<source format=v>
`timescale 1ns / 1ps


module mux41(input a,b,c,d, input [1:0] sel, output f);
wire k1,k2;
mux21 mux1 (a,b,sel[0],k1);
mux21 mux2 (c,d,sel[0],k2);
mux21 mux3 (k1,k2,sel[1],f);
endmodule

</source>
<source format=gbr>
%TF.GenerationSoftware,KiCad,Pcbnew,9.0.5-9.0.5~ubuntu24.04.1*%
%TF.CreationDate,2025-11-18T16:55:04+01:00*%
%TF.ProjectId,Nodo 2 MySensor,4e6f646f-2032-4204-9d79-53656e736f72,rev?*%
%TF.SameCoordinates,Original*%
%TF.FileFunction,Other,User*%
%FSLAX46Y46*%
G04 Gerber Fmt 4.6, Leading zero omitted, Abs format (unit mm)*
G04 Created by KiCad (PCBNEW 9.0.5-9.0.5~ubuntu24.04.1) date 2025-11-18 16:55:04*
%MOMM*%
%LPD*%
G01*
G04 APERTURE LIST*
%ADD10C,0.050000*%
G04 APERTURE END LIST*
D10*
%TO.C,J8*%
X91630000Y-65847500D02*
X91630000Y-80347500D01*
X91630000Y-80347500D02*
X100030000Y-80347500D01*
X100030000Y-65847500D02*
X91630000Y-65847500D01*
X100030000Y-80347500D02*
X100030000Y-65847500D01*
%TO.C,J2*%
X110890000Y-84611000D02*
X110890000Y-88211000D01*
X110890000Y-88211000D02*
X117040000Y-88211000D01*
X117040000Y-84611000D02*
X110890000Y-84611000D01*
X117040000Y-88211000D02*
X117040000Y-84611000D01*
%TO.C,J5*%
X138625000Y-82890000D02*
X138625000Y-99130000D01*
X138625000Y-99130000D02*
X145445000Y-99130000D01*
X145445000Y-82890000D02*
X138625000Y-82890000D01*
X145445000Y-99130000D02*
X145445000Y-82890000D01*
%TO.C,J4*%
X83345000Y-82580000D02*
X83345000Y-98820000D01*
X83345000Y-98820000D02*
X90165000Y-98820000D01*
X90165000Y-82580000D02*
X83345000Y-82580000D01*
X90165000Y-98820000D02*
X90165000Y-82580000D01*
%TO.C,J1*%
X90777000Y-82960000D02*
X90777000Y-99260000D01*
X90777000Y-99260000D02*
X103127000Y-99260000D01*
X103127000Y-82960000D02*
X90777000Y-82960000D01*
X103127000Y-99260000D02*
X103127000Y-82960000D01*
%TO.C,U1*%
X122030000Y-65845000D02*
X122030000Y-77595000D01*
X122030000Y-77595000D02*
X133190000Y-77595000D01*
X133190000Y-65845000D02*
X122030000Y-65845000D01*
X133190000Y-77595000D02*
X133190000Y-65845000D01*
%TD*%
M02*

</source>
::::::::::
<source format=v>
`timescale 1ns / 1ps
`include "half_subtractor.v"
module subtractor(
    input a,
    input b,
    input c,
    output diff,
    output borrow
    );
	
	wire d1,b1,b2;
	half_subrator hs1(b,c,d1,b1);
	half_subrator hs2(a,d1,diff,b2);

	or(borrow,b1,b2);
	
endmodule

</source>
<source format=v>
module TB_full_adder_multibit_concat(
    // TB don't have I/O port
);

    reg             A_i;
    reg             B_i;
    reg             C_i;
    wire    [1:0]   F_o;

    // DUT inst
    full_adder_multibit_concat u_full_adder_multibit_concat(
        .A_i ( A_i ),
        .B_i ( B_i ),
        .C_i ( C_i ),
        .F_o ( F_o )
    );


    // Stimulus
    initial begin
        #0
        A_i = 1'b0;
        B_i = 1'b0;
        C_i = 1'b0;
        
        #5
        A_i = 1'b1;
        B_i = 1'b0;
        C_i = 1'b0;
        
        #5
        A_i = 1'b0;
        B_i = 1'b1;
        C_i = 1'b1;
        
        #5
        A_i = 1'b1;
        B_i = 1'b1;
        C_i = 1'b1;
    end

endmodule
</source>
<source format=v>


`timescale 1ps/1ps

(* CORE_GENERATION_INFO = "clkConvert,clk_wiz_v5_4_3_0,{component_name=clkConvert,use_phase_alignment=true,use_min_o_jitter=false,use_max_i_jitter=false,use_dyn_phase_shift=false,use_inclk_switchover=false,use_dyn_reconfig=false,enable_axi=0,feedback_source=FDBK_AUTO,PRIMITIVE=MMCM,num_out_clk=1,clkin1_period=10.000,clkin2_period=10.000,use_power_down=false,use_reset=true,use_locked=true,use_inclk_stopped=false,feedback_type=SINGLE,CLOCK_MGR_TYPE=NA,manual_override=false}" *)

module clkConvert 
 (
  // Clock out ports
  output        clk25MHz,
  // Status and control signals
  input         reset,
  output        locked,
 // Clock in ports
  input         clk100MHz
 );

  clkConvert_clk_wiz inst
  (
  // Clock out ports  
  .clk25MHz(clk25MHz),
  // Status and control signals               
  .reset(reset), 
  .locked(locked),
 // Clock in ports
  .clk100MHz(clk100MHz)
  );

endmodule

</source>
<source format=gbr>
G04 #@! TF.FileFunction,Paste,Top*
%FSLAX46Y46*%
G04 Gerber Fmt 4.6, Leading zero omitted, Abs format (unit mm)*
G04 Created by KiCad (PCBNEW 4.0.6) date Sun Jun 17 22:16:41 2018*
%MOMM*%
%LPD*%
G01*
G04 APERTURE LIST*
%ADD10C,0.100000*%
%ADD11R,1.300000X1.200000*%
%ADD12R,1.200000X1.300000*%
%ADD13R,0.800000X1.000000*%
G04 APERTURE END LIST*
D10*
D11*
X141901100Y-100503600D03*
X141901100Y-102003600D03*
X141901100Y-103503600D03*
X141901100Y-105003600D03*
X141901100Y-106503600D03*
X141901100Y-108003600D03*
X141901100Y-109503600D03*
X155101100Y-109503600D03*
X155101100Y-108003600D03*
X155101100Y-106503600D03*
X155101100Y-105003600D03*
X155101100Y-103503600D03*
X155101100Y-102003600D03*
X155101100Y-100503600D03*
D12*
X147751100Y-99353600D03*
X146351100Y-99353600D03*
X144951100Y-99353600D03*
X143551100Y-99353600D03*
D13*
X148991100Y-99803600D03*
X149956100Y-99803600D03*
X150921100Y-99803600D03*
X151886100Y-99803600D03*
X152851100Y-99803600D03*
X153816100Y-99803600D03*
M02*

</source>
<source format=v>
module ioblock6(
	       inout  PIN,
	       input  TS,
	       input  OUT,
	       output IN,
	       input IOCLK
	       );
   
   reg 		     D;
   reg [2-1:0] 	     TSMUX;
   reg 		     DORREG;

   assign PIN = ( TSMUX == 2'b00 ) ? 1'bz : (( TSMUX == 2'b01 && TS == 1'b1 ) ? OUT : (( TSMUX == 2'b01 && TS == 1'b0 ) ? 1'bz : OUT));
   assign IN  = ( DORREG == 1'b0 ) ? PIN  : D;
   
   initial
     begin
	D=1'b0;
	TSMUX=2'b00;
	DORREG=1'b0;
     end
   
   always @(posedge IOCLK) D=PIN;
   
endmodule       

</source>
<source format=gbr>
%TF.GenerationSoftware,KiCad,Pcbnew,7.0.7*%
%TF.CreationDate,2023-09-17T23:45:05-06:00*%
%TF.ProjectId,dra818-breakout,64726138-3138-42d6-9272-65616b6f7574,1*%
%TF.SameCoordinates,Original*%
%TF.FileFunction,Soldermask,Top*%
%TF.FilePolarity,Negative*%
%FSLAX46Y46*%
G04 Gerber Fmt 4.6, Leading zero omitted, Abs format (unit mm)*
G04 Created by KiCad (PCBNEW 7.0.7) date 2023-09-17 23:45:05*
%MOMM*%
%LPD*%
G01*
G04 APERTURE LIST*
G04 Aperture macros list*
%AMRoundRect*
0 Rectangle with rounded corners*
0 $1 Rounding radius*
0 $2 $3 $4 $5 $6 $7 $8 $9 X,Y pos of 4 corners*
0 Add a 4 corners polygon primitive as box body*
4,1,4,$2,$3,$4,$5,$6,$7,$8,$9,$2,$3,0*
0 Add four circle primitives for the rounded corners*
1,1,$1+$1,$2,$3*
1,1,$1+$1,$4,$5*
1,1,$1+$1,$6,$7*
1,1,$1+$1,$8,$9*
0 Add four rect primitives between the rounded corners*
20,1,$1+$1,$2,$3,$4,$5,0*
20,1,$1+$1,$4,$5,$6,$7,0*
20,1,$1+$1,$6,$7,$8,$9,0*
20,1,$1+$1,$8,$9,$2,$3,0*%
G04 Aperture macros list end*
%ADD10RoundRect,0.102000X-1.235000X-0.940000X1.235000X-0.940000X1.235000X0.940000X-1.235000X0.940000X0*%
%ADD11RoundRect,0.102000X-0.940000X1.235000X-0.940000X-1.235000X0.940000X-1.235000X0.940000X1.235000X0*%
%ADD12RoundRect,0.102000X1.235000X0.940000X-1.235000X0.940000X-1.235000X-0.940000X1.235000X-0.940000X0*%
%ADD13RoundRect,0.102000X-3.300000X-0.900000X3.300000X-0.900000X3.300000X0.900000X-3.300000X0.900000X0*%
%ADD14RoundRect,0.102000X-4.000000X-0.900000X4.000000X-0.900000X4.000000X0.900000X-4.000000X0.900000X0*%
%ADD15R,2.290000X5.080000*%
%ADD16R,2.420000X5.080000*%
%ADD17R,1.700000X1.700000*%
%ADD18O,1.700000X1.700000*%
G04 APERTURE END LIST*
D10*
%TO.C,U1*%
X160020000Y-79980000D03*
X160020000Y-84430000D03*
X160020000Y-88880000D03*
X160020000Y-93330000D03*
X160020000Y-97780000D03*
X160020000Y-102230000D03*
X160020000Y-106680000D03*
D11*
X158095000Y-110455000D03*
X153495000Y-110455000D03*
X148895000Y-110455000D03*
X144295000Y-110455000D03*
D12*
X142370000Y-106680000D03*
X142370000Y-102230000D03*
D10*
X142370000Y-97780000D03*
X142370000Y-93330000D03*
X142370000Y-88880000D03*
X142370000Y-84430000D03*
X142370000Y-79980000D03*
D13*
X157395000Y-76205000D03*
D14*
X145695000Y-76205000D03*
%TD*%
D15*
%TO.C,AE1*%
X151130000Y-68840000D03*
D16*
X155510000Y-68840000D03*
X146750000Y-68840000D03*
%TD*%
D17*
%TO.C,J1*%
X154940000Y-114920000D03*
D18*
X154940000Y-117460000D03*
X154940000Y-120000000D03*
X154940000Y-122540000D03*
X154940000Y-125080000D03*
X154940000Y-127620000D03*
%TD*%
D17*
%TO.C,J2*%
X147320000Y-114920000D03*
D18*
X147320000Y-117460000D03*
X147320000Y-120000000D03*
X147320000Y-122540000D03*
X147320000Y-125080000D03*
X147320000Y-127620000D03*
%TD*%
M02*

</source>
::::::::::
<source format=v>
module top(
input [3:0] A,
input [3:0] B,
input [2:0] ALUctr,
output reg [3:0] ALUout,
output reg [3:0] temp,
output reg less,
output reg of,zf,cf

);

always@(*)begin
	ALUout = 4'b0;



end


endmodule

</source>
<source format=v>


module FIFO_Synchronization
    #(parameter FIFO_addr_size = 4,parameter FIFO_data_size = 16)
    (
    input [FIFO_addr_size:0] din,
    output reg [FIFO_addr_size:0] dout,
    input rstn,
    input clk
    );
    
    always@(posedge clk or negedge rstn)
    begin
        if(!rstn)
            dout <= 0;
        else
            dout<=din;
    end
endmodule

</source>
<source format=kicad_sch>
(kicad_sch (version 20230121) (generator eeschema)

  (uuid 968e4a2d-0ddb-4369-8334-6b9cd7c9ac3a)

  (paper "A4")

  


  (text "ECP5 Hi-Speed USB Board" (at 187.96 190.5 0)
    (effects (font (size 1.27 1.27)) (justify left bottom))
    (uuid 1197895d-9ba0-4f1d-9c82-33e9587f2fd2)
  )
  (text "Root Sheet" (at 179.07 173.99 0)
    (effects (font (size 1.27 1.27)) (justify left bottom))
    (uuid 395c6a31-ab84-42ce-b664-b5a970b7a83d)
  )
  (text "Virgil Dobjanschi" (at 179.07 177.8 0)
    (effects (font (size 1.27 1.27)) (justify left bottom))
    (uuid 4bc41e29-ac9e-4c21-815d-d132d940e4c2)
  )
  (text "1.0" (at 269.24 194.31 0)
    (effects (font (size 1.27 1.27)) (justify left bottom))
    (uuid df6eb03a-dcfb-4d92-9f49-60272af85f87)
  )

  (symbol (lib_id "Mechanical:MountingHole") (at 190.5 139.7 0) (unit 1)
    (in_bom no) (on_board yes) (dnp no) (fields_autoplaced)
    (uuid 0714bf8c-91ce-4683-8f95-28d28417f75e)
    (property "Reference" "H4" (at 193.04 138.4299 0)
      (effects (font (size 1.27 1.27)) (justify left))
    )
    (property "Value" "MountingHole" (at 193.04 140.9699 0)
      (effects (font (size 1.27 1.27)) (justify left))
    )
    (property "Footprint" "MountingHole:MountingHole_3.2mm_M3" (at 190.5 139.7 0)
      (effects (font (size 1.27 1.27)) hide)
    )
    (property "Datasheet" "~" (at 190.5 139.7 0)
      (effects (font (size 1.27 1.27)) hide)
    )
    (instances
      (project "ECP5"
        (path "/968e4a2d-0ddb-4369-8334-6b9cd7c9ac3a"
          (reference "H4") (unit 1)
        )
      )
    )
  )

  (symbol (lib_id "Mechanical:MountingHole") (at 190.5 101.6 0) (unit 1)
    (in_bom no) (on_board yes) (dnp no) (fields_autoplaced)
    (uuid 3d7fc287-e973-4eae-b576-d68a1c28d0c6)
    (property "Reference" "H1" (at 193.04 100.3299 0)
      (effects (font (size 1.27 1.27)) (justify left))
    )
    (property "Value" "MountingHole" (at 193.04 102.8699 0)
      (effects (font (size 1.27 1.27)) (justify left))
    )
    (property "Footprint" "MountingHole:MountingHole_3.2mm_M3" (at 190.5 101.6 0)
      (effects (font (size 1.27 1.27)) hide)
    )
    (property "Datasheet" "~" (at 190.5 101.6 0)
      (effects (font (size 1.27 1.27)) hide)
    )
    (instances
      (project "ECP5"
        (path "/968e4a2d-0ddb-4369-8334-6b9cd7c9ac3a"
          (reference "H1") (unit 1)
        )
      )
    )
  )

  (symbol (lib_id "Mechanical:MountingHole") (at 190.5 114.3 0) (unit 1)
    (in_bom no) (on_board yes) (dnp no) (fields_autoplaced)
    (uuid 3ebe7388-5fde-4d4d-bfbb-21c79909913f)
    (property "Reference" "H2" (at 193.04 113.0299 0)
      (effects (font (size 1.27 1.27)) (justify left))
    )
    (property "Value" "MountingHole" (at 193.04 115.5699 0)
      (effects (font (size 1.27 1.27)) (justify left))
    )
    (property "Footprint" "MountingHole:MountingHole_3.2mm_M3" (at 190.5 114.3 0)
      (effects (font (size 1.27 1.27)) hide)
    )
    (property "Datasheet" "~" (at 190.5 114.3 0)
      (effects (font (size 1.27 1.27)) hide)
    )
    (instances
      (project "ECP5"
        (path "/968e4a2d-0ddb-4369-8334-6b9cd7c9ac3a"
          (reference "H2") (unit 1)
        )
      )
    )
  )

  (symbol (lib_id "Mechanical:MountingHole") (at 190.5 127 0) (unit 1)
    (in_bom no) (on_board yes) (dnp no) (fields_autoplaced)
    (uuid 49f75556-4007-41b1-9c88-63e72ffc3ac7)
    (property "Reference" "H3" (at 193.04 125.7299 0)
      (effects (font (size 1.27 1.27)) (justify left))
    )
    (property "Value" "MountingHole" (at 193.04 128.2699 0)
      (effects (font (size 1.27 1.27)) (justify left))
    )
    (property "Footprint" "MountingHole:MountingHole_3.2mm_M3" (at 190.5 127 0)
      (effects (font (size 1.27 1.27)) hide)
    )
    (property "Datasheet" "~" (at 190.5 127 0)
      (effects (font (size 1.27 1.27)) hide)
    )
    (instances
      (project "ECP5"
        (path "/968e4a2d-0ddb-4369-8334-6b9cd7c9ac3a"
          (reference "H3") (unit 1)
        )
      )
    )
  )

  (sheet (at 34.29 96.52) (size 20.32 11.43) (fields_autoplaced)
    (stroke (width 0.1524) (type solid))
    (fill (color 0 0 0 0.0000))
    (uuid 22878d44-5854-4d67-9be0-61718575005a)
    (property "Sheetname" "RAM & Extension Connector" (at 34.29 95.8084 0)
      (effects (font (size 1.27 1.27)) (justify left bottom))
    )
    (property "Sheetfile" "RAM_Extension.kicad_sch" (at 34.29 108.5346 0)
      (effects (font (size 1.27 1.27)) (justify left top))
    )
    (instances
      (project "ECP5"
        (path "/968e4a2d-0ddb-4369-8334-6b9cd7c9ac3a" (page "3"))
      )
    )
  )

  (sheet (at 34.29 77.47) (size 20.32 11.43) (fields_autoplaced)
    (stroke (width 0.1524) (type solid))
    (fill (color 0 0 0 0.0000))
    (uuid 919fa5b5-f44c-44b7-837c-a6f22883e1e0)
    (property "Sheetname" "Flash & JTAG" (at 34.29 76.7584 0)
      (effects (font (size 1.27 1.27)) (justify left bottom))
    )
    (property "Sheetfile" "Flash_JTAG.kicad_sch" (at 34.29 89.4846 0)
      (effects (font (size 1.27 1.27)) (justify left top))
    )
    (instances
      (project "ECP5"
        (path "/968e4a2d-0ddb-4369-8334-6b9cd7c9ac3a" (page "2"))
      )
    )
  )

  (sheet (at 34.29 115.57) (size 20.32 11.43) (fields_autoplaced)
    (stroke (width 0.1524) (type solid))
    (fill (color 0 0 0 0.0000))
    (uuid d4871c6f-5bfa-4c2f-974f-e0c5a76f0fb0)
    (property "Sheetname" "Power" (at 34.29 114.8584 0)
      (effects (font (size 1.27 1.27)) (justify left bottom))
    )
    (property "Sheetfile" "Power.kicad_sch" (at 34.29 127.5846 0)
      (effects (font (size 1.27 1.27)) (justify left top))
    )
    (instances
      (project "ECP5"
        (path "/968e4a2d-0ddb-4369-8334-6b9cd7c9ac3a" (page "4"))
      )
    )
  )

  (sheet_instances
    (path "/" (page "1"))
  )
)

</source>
::::::::::
JOB ITEM: Write out only the lines that run from the line containing "X160020000Y-106680000D03*" through the line containing "X142370000Y-79980000D03*", both included, exactly as they appear above.

SOLUTION:
X160020000Y-106680000D03*
D11*
X158095000Y-110455000D03*
X153495000Y-110455000D03*
X148895000Y-110455000D03*
X144295000Y-110455000D03*
D12*
X142370000Y-106680000D03*
X142370000Y-102230000D03*
D10*
X142370000Y-97780000D03*
X142370000Y-93330000D03*
X142370000Y-88880000D03*
X142370000Y-84430000D03*
X142370000Y-79980000D03*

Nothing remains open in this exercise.